My finger traces the glossy paper over the words Butch Oven. An imperfect rhyme.
“I don’t want to show up to her big event and ruin it,” I tell Andrew. “That sounds like a ridiculously idiotic plan.”
He reaches across the bed to grab my foot again. “Sometimes,” he says, “ridiculously idiotic plans work out mostly for the best.”
Chapter Thirty-One
Tuesday, February 14, 2023
The air smells like the possibility of snow.
I step out of the car and into the cold evening, wrapping my blue scarf closer to my face. It hasn’t snowed in Portland all winter, but now the promise lingers in the sharpness of every deep breath I take. And I’m taking a lot of deep breaths.
“Is this a ridiculously idiotic idea?”
Ari finishes paying through Parking Kitty on her phone, then loops her right arm through my free one. “Oh, it’s definitely a ridiculously idiotic idea. That’s why I love it.”
She gives me a tug, as if she knows my internal resistance is about two seconds away from becoming external, that I’m about ready to plant my feet into this sidewalk and never move.

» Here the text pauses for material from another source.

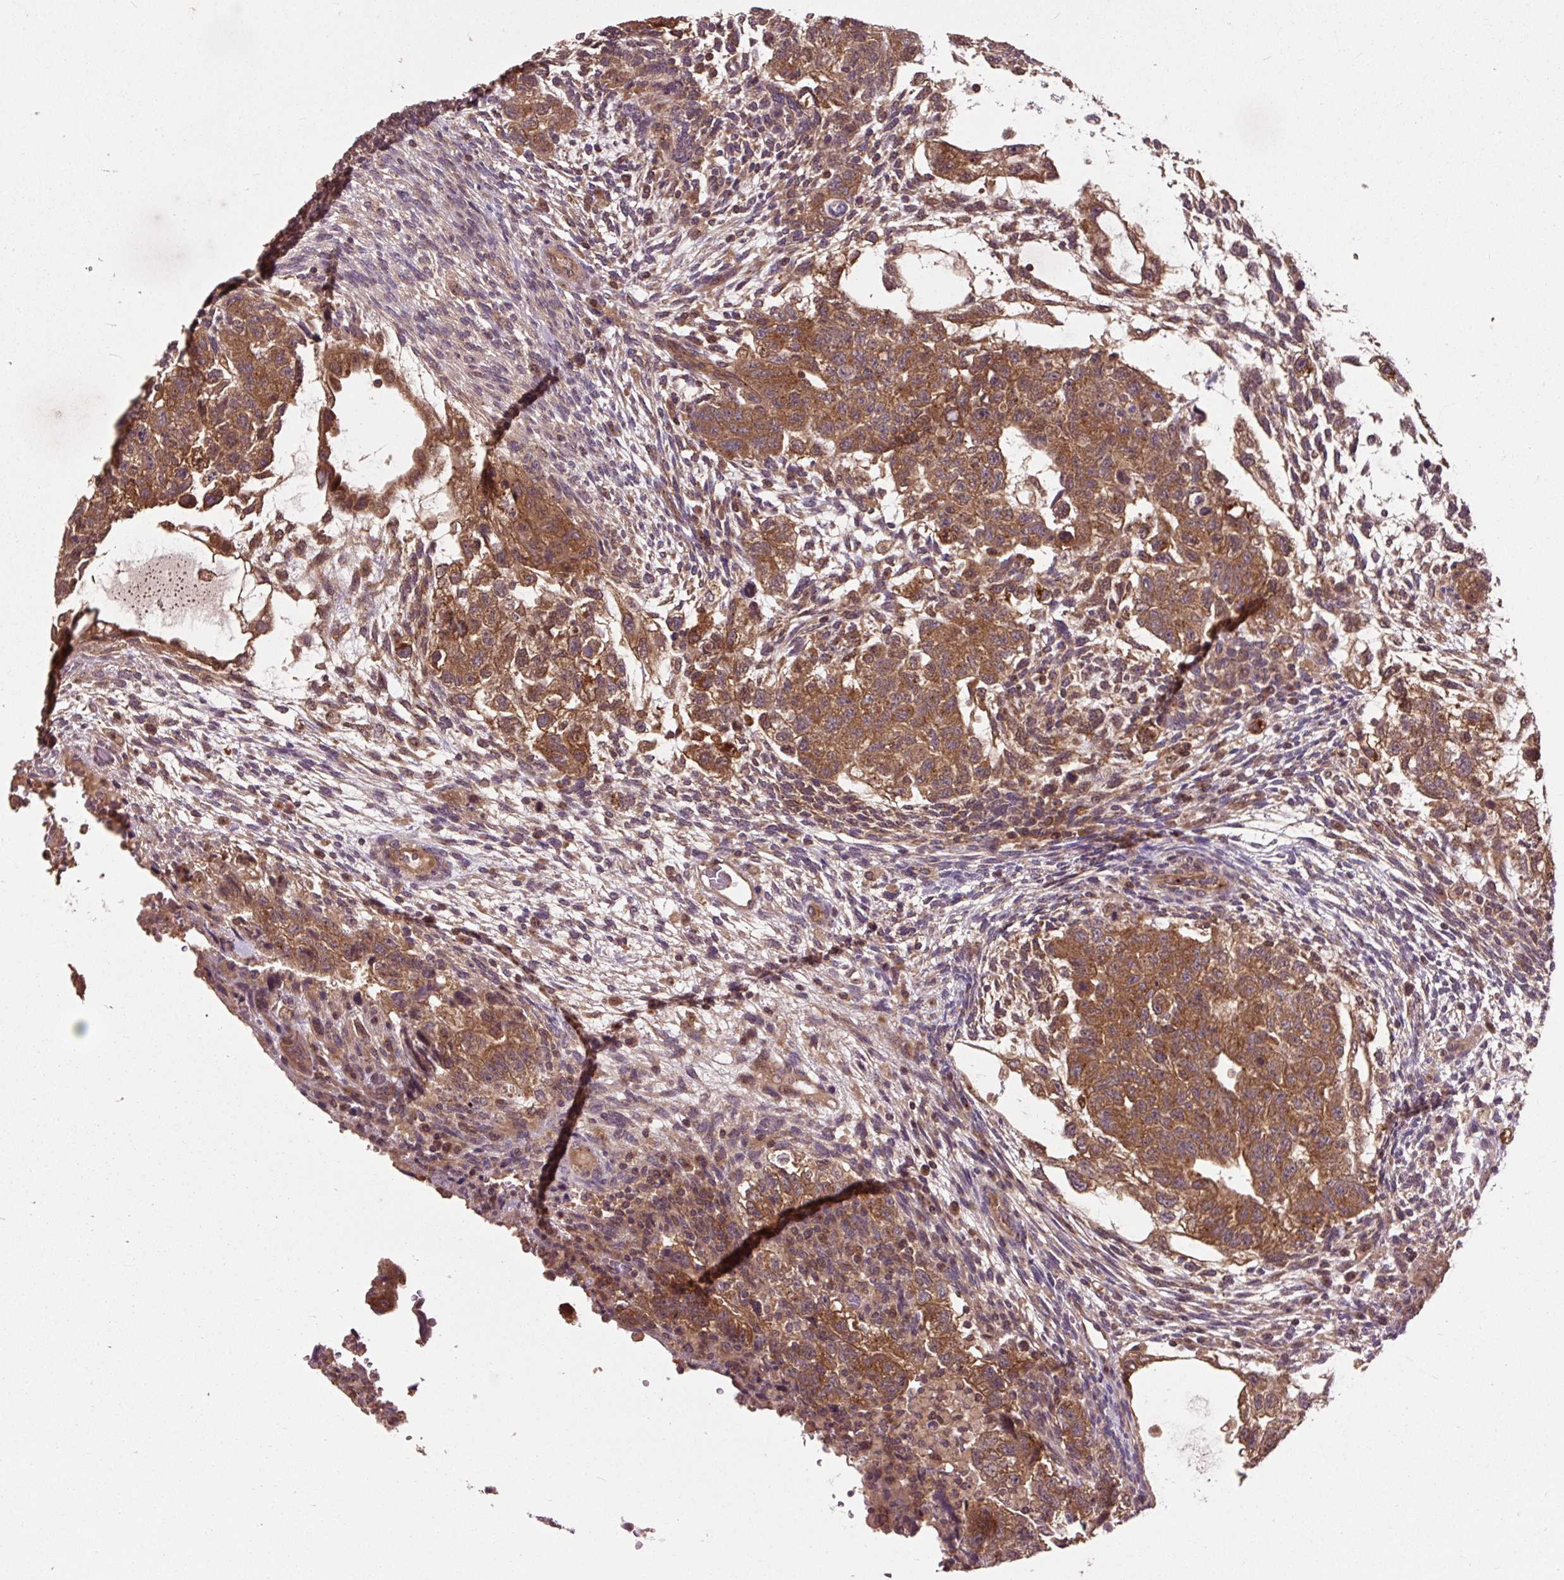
{"staining": {"intensity": "moderate", "quantity": ">75%", "location": "cytoplasmic/membranous"}, "tissue": "testis cancer", "cell_type": "Tumor cells", "image_type": "cancer", "snomed": [{"axis": "morphology", "description": "Normal tissue, NOS"}, {"axis": "morphology", "description": "Carcinoma, Embryonal, NOS"}, {"axis": "topography", "description": "Testis"}], "caption": "Protein staining of testis cancer tissue demonstrates moderate cytoplasmic/membranous expression in about >75% of tumor cells.", "gene": "MMS19", "patient": {"sex": "male", "age": 36}}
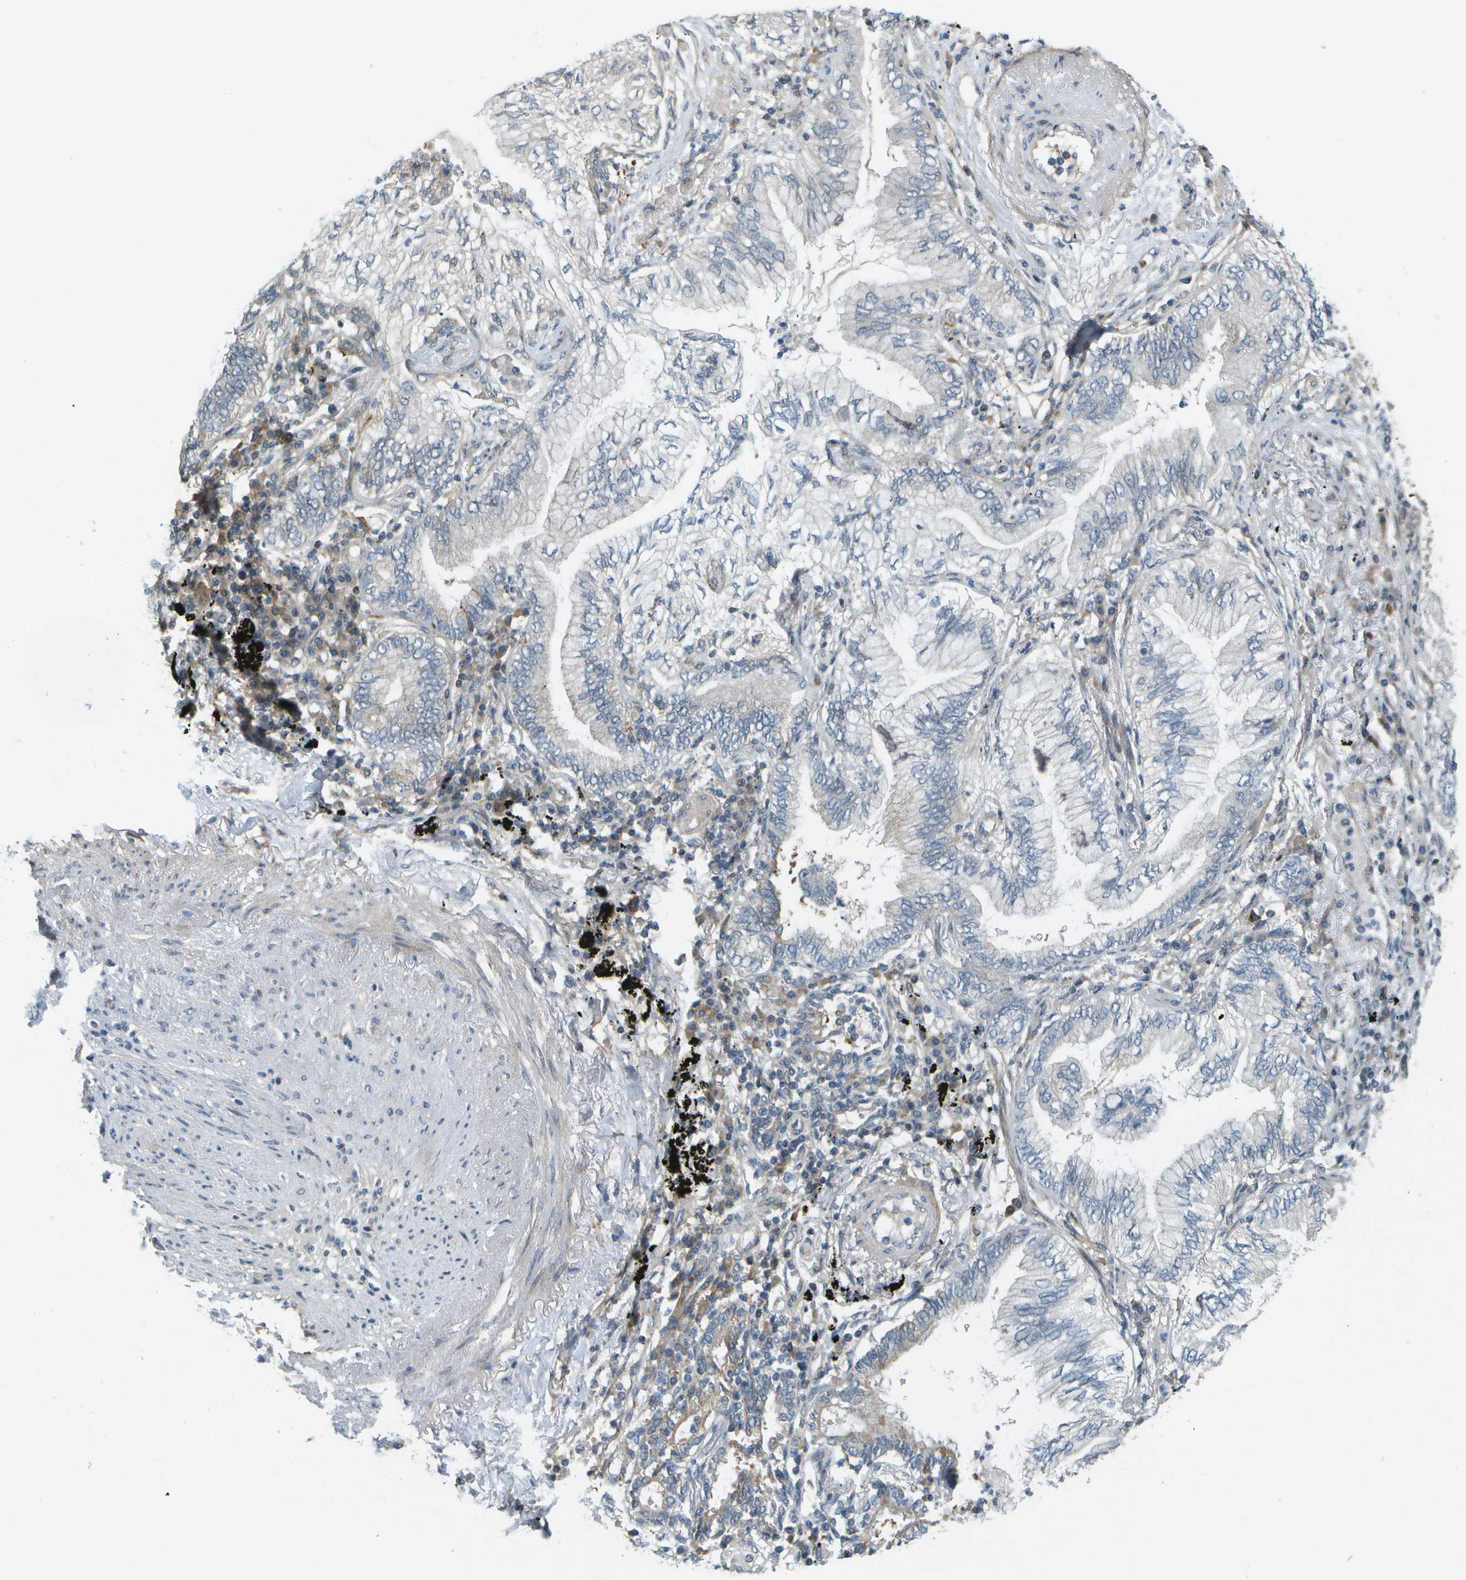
{"staining": {"intensity": "negative", "quantity": "none", "location": "none"}, "tissue": "lung cancer", "cell_type": "Tumor cells", "image_type": "cancer", "snomed": [{"axis": "morphology", "description": "Normal tissue, NOS"}, {"axis": "morphology", "description": "Adenocarcinoma, NOS"}, {"axis": "topography", "description": "Bronchus"}, {"axis": "topography", "description": "Lung"}], "caption": "Immunohistochemistry (IHC) micrograph of neoplastic tissue: lung cancer stained with DAB (3,3'-diaminobenzidine) reveals no significant protein staining in tumor cells.", "gene": "WNK2", "patient": {"sex": "female", "age": 70}}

That I’m ready to freeze.
Ari doesn’t let me freeze.
“How are you feeling?”
“Like my stomach is going to fall out of my ass.”
“God, it’s so sexy when you talk about your anxiety-based GI issues,” Ari says, and I laugh as she nestles closer to me while we walk, pressing her crown of hair to my shoulder. She smells like coffee and essential oils and unconditional love.
“But is this fucked up? That I’m crashing her soft opening?”
“You’re not crashing,” Ari argues, “because her entire family invited you.”